On Thursday the 13th and Friday the 14th of July 2017, King’s College London welcomed nearly 200 delegates to the 6th Conference of the Royal Musical Association Music & Philosophy Study Group. The Group has now moved to a model of biennial conferences, the last being held in 2015 and the next planned for 2019. This year was one of the best turnouts the MPSG has ever had.

The conference began with a keynote address by Prof. Jerrold Levinson (Philosophy, University of Maryland) on the topic of authenticity in musical performance. It closed with a keynote by Prof. Martha Feldman (Music, University of Chicago) on the experience of hearing fragility in vocal musical performance. Both papers generated a lively and interesting discussion.
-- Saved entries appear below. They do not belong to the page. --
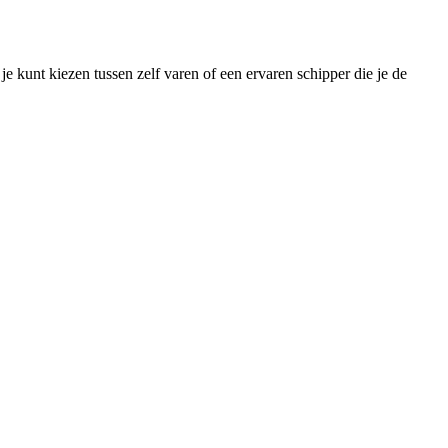
je kunt kiezen tussen zelf varen of een ervaren schipper die je de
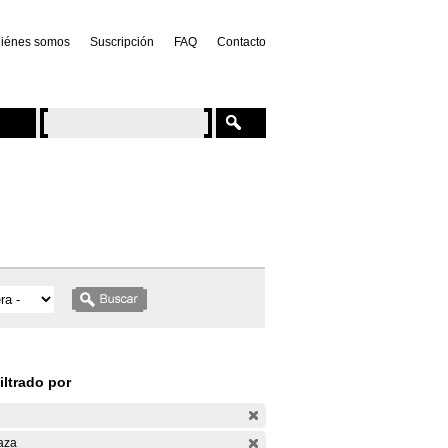
iénes somos
Suscripción
FAQ
Contacto
iltrado por
aza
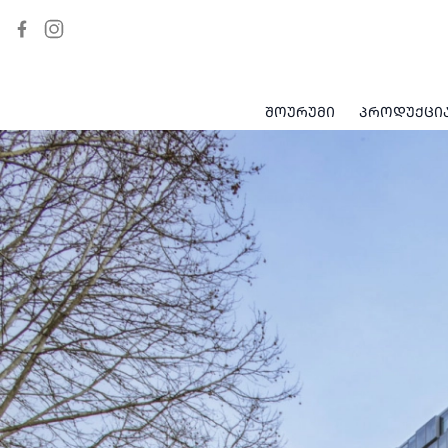
ᲨᲝᲣᲠᲣᲛᲘ
ᲞᲠᲝᲓᲣᲥᲪᲘ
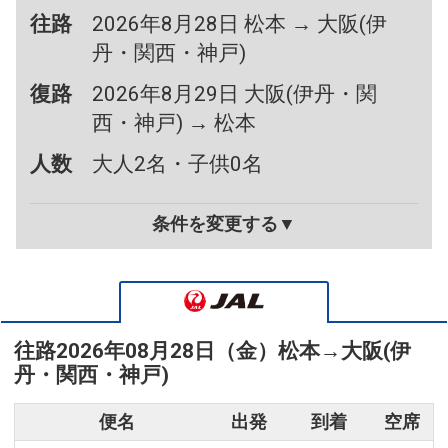
往路
2026年8月28日 松本 → 大阪(伊
丹・関西・神戸)
復路
2026年8月29日 大阪(伊丹・関
西・神戸) → 松本
人数
大人2名・子供0名
条件を変更する▼
往路
2026年08月28日（金）
松本
→
大阪(伊
丹・関西・神戸)
便名
出発
到着
空席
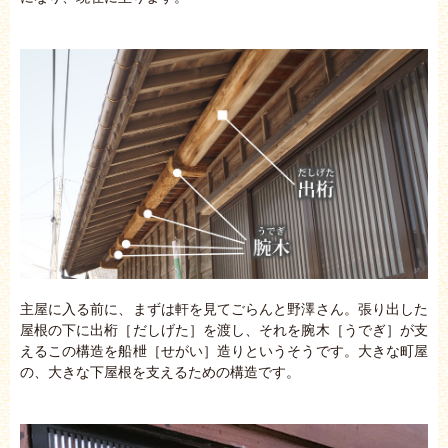
主屋に入る前に、まずは軒を見てごらんと野澤さん。張り出した
屋根の下に出桁［だしげた］を渡し、それを腕木［うでぎ］が支
えるこの構造を船枻［せがい］造りというそうです。大きな町屋
の、大きな下屋根を支えるための構造です。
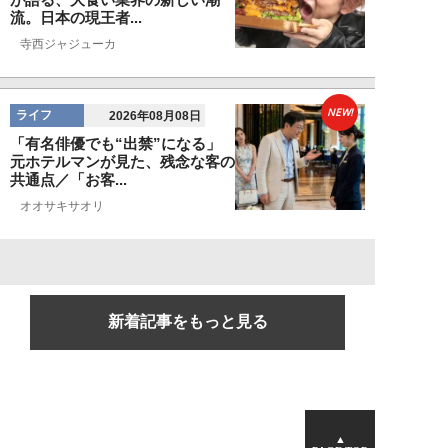
流。日本の現王者...
寺西ジャジューカ
NEW!
ライフ
2026年08月08日
「有名俳優でも“出禁”になる」
元ホテルマンが見た、残念な客の
共通点／「お客...
オオサキサオリ
新着記事をもっと見る
▲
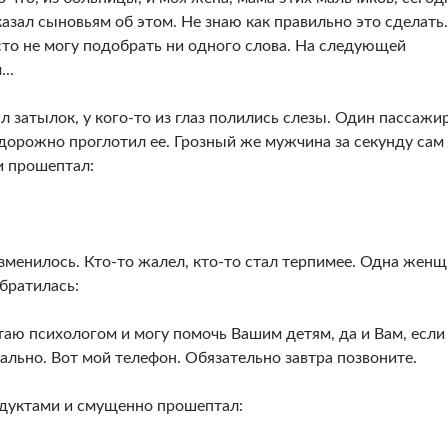
казал сыновьям об этом. Не знаю как правильно это сделать.
сто не могу подобрать ни одного слова. На следующей
..
л затылок, у кого-то из глаз полились слезы. Один пассажи
удорожно проглотил ее. Грозный же мужчина за секунду сам
и прошептал:
зменилось. Кто-то жалел, кто-то стал терпимее. Одна женщ
братилась:
таю психологом и могу помочь Вашим детям, да и Вам, если
ально. Вот мой телефон. Обязательно завтра позвоните.
одуктами и смущенно прошептал:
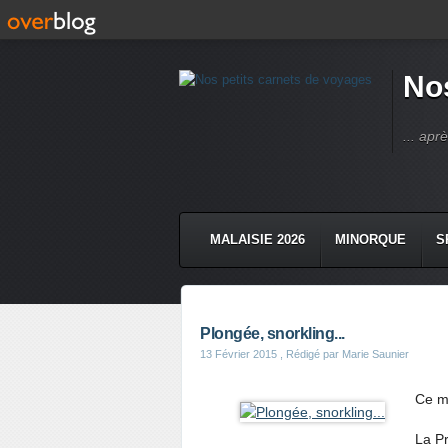
Nos
... apr
MALAISIE 2026
MINORQUE
S
Plongée, snorkling...
13 Février 2015
, Rédigé par Marie Saunier
Ce ma
La Pr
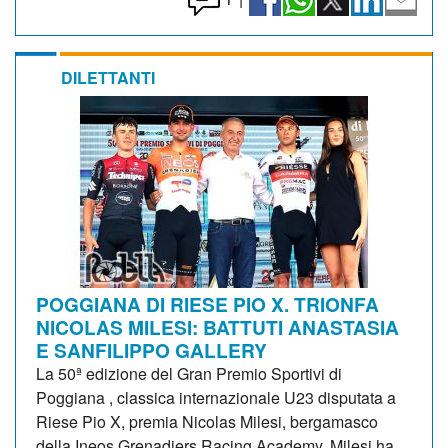
DILETTANTI
POGGIANA DI RIESE PIO X. TRIONFA
NICOLAS MILESI: BATTUTI ANASTASIA
E SANFILIPPO GALLERY
La 50ª edizione del Gran Premio Sportivi di
Poggiana , classica internazionale U23 disputata a
Riese Pio X, premia Nicolas Milesi, bergamasco
della Ineos Grenadiers Racing Academy. Milesi ha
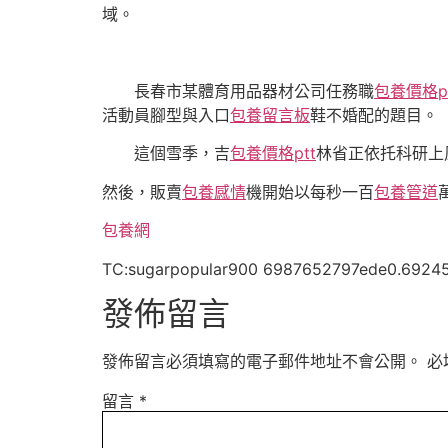
域。
長春市某體育用品器材公司任務職
包養價格pt
活動員腳型與入口
包養留言板
鞋不婚配的題目。
這個雪季，吉
包養價格ptt
林省正依托科研上
然後，販賣
包養感情
機開始以每秒一百
包養管道
包養網
TC:sugarpopular900 6987652797ede0.6924
發佈留言
發佈留言必須填寫的電子郵件地址不會公開。
必
留言
*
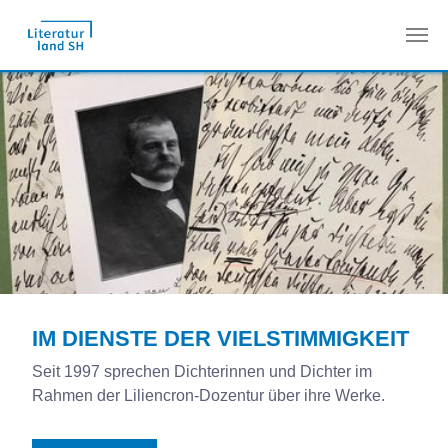
Zum Hauptinhalt springen
IM DIENSTE DER VIELSTIMMIGKEIT
Seit 1997 sprechen Dichterinnen und Dichter im
Rahmen der Liliencron-Dozentur über ihre Werke.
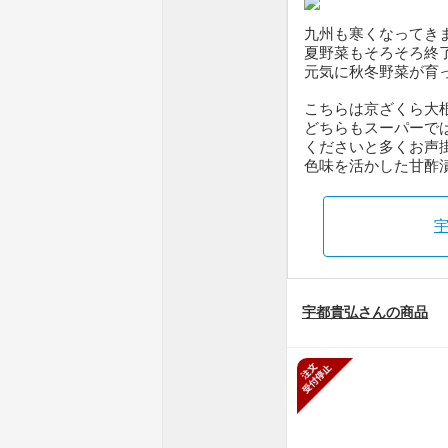
九州も寒くなってき
夏野菜もそろそろ終
元気に秋冬野菜が育
こちらは京ざくら大
どちらもスーパーで
くださいと多くお声
色味を活かした甘酢
宇都貴弘さんの商品
新規受付停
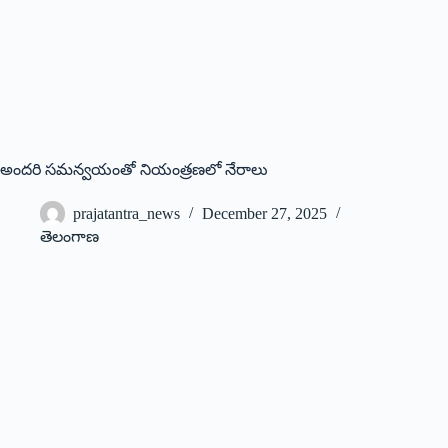
అంద‌రి స‌మ‌న్వ‌యంతో నియంత్రణలో నేరాలు
prajatantra_news
December 27, 2025
తెలంగాణ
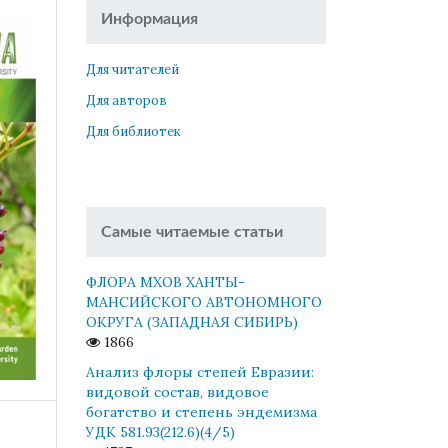
Информация
Для читателей
Для авторов
Для библиотек
Самые читаемые статьи
ФЛОРА МХОВ ХАНТЫ-
МАНСИЙСКОГО АВТОНОМНОГО
ОКРУГА (ЗАПАДНАЯ СИБИРЬ)
1866
Анализ флоры степей Евразии:
видовой состав, видовое
богатство и степень эндемизма
УДК 581.93(212.6)(4/5)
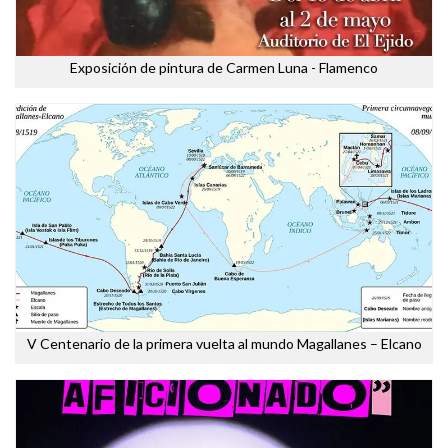
Exposición de pintura de Carmen Luna - Flamenco
V Centenario de la primera vuelta al mundo Magallanes – Elcano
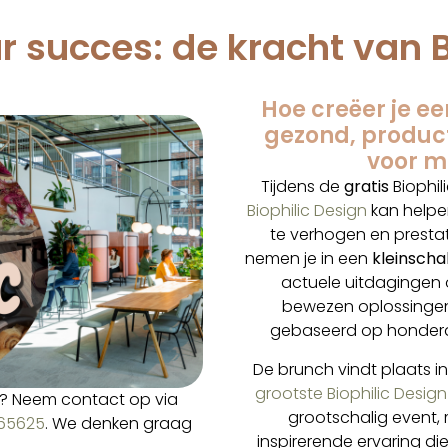
r succes: de kracht van B
Hoe creëer je e
gezond, producti
voor m
Tijdens de
gratis
Biophil
Biophilic Design
kan helpen
te verhogen en presta
nemen je in een
kleinscha
actuele uitdagingen 
bewezen oplossingen 
gebaseerd op honderd
De brunch vindt plaats 
grootste Biophilic Desi
og? Neem contact op via
grootschalig event, 
65625
. We denken graag
inspirerende ervaring di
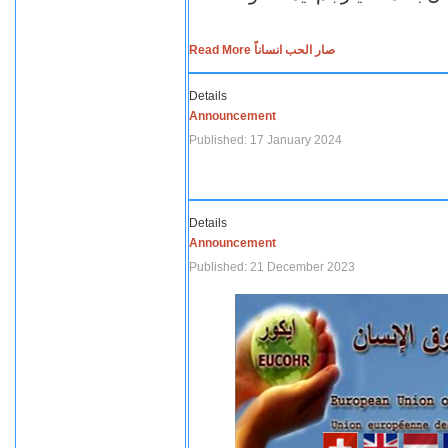
Read More صار الحب انساناً
Details
Announcement
Published: 17 January 2024
Details
Announcement
Published: 21 December 2023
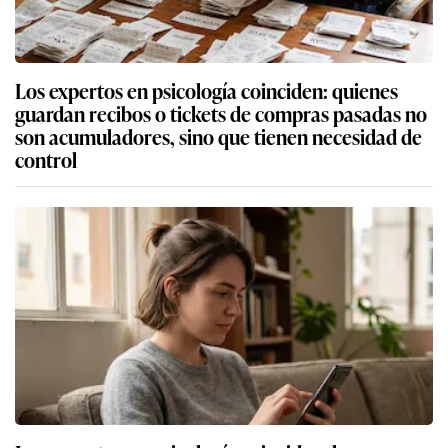
Los expertos en psicología coinciden: quienes
guardan recibos o tickets de compras pasadas no
son acumuladores, sino que tienen necesidad de
control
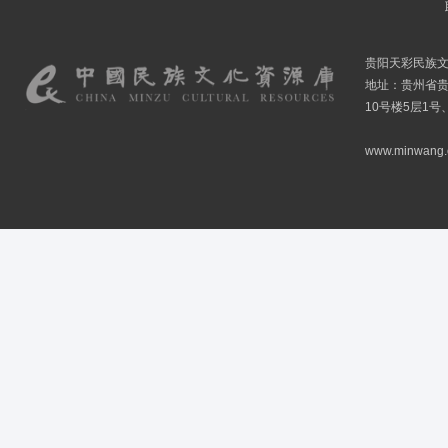
贵阳天彩民族
地址：贵州省贵
10号楼5层1号
www.minwang.co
The conference also included two roundtable sessions. One of these was devoted to the work of Jean-Luc Nancy. While Prof. Nancy could not appear in person, there was a recorded video conversation of him in dialogue with Naomi Waltham-Smith (Musicology, UPenn), following which there was a panel considering themes from his work. The second of these sessions was an author-meets-critics session devoted to Roger Scruton’s The Ring of Truth, his recent study of Wagner’s Der Ring des Niebelungen.

The rest of the program fell into three categories: a) Free Sessions, made up of papers submitted to an open, and un-themed, call for papers; b) Themed Sessions, organised by individual session convenors, who proposed the topic to MPSG, then issued calls for papers and selected papers themselves; and c) Associates Sessions, hosted by other organisations with related interests, and invited by MSPG. Across these different formats, 74 speakers presented in parallel sessions. Several of these included a performance component. A tremendously diverse range of topics in music and philosophy were covered, and speakers included philosophers, musicologists, and scholars in cognate disciplines, as well as some performers. Speakers ranged from well-established senior figures to graduate students and early career scholars.

This conference, as several participants commented to the organizers, has now become the premier international music & philosophy event, as well as one of the largest conferences in aesthetics.

We continue to be grateful to the British Society of Aesthetics for their ongoing support.

SWIP: Of the invited keynote speakers, one (of two) was a woman. For speakers on the rest of the program, 34 were women (of 74).

-Andrew Huddleston

On behalf of the MPSG Executive Committee: Chair: Tomas McAuley (Music, Cambridge); Secretary: Nanette Nielsen (Music, Oslo); Treasurer: Andrew Huddleston (Philosophy, Birkbeck); Jeremy Coleman (Music, Aberdeen); Hannah Templeton (Music, KCL); Julian Johnson (Music, Royal Holloway); Derek Matravers (Philosophy, Open University).